В истории человечества бывают игровые эпохи, бывают времена театральных страстей, литературщины, пошлостей — но в этих временах есть воздух, и люди долго еще этим воздухом дышат. Потом приходят те, у кого железные подошвы, и говорят: вы сами, сами во всем виноваты. Да, ни в чем мы не виноваты! Наши детские страсти и карнавальные игры сами по себе, а ваша поступь сама по себе; одно дело — наша сцена с ее пудрой и клюквенной кровью, и совсем другое — ваш «железный занавес».
Наверное, сейчас не время об этом напоминать. Поэтому-то никто и не вспомнил о 120-летии Черубины де Габриак.
23 апреля 2007 года
Не тот формат
В Англии восемнадцатого века «овцы съели людей» — в России двадцать первого форматы съели искусство. Делается это так. Вспомним старика Хоттабыча, пытавшегося изваять из мрамора таксофон. Мрамор был отличный, высшего качества, и таксофон был вылитый, со всеми признаками уличного, плюс неснимаемая трубка и невращающийся диск. Тщетно Волька убеждал его, что телефоны так не делаются. Хоттабыч был непреклонен.
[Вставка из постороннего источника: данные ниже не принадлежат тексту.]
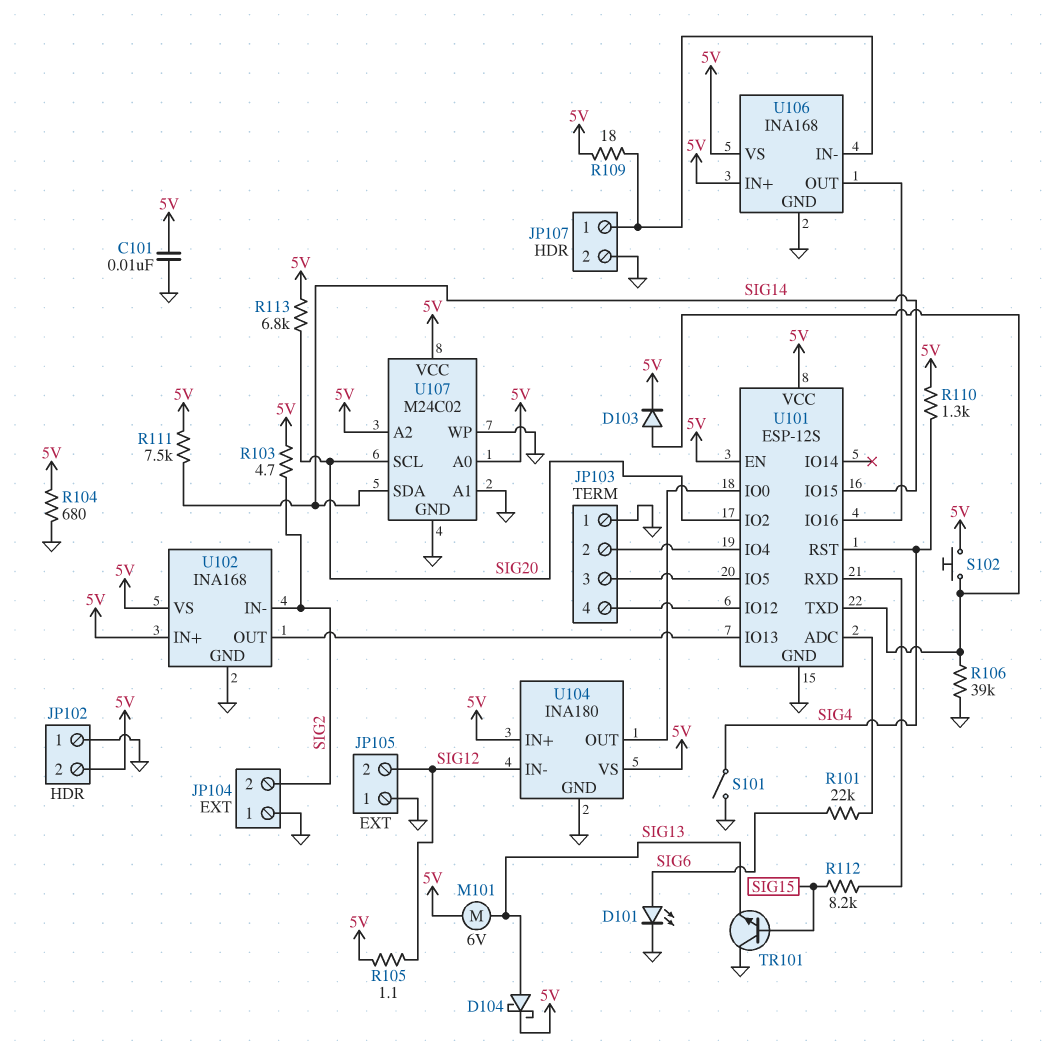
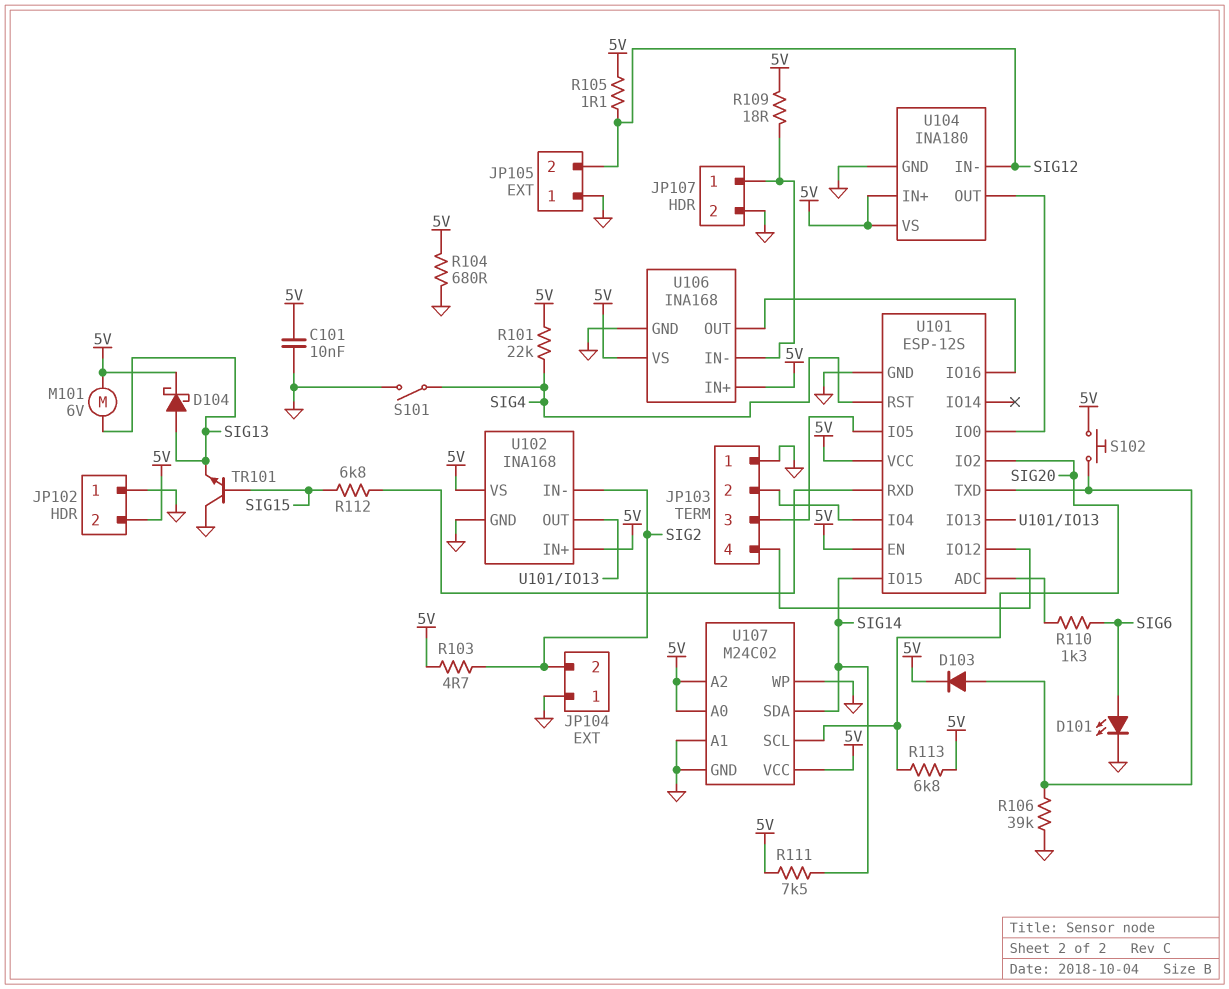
R101: 22k (SIG6, U101/ADC) -> 22k (5V, SIG4)
R110: 1.3k (5V, SIG4) -> 1.3k (SIG6, U101/ADC)
R112: 8.2k (SIG15, U101/RXD) -> 6.8k (SIG15, U101/RXD)

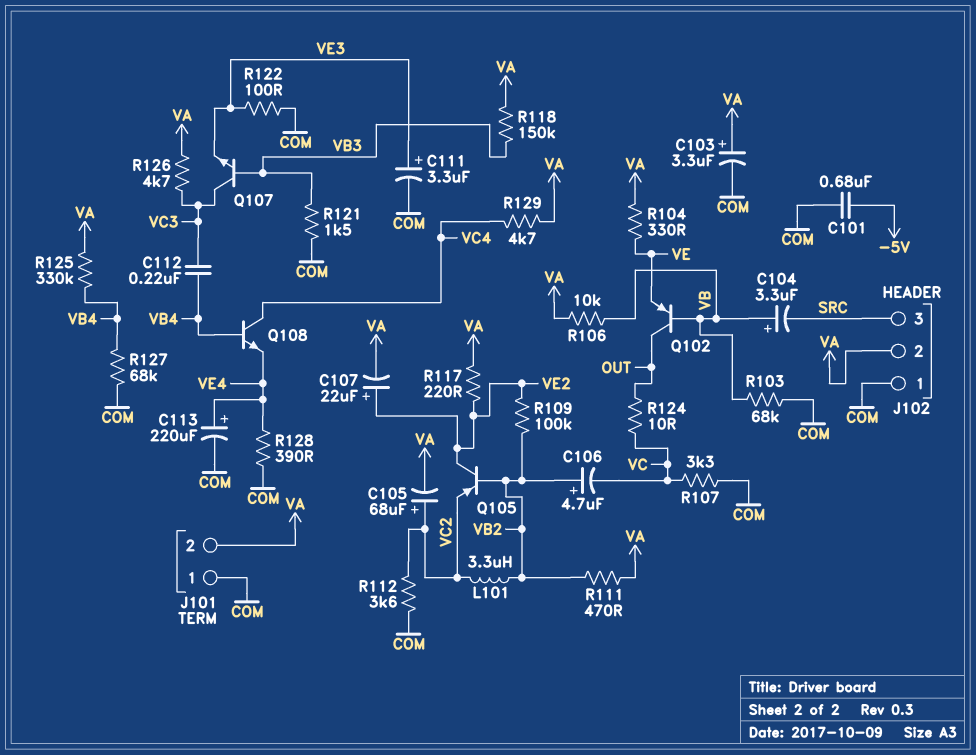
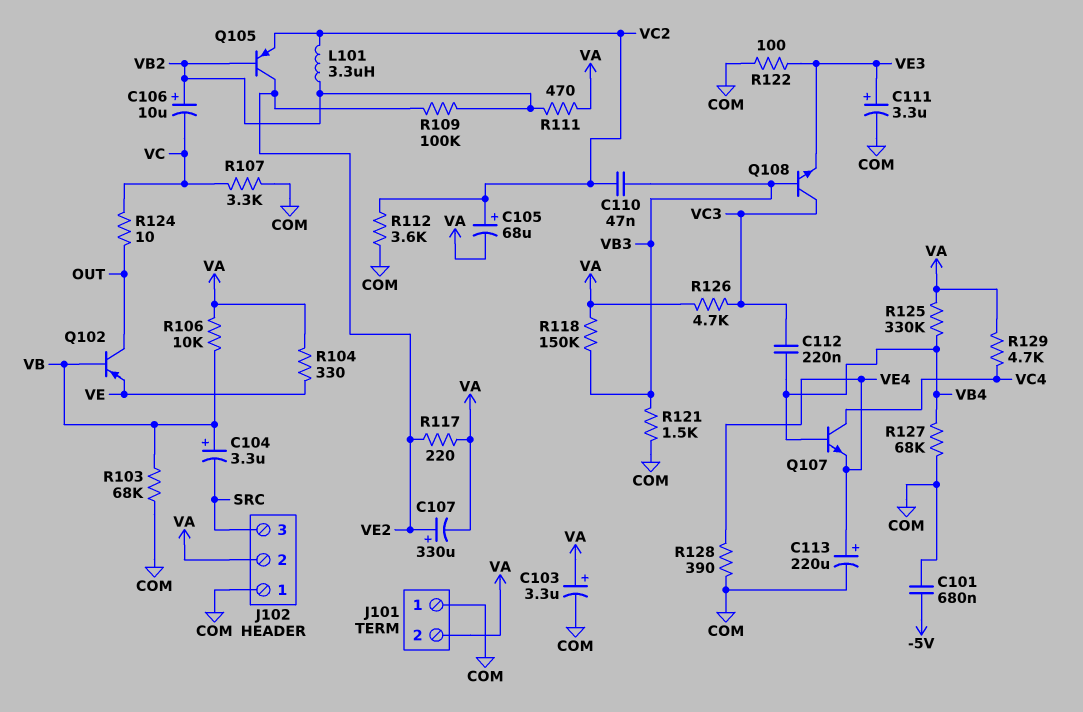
C106: 4.7uF (plus VB2, minus VC) -> 10uF (plus VB2, minus VC)
C107: 22uF (plus VE2, minus VA) -> 330uF (plus VE2, minus VA)
C110: none -> 47nF (VB3, VC2)
Q107: NPN (B VB3, C VC3, E VE3) -> NPN (B VB4, C VC4, E VE4)
Q108: NPN (B VB4, C VC4, E VE4) -> NPN (B VB3, C VC3, E VE3)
Менеджерский подход к культуре неотличим от хоттабычевского подхода к телефону.
От изделия требуется, чтобы оно соответствовало чисто внешним маркетинговым параметрам, тогда как от телефона требуется, только чтобы он звонил. На нем может не быть лейбла. Ему не нужна мраморная облицовка. Он не должен быть копией импортного телефона. Он должен соединять разъединенных и сообщать неизвестное.
У искусства ровно те же функции. Именно поэтому формат — чисто внешний канон, предусматривающий сугубо количественный результат (бокс-офис, сумму выручки, место в списке бестселлеров), — в искусстве неприменим по определению. Можно сшить джинсы по чужому образцу, и они будут прекрасно продаваться, потому что от джинсов не требуется давать носителю смысл жизни. Носитель извлекает его из других вещей, а джинсами прикрывает срамной низ. Искусство к этим функциям не сводится. Искусство начинается там, где кончается формат.
Загадочный успех «Острова», в котором сошлось множество тонких факторов плюс страшный духовный голод, которым неосознанно томится страна, уже успел породить волну подражаний: знакомые режиссеры и артисты с веселым ужасом рассказывают, что отечественное кино взялось за массовую штамповку религиозных историй. И это не мода или поветрие, как было в девяностых, когда успех «Маленькой Веры» порождал волну чернопорнухи, а удача «Ассы» — весьма посредственной на нынешний взгляд — заставляла насыщать питерским и свердловским роком «Аварию — дочь мента» или «Взломщика». Нет, речь идет о сознательном и целенаправленном копировании чужого успеха. Так модная индустрия подхватывает чужую выкройку.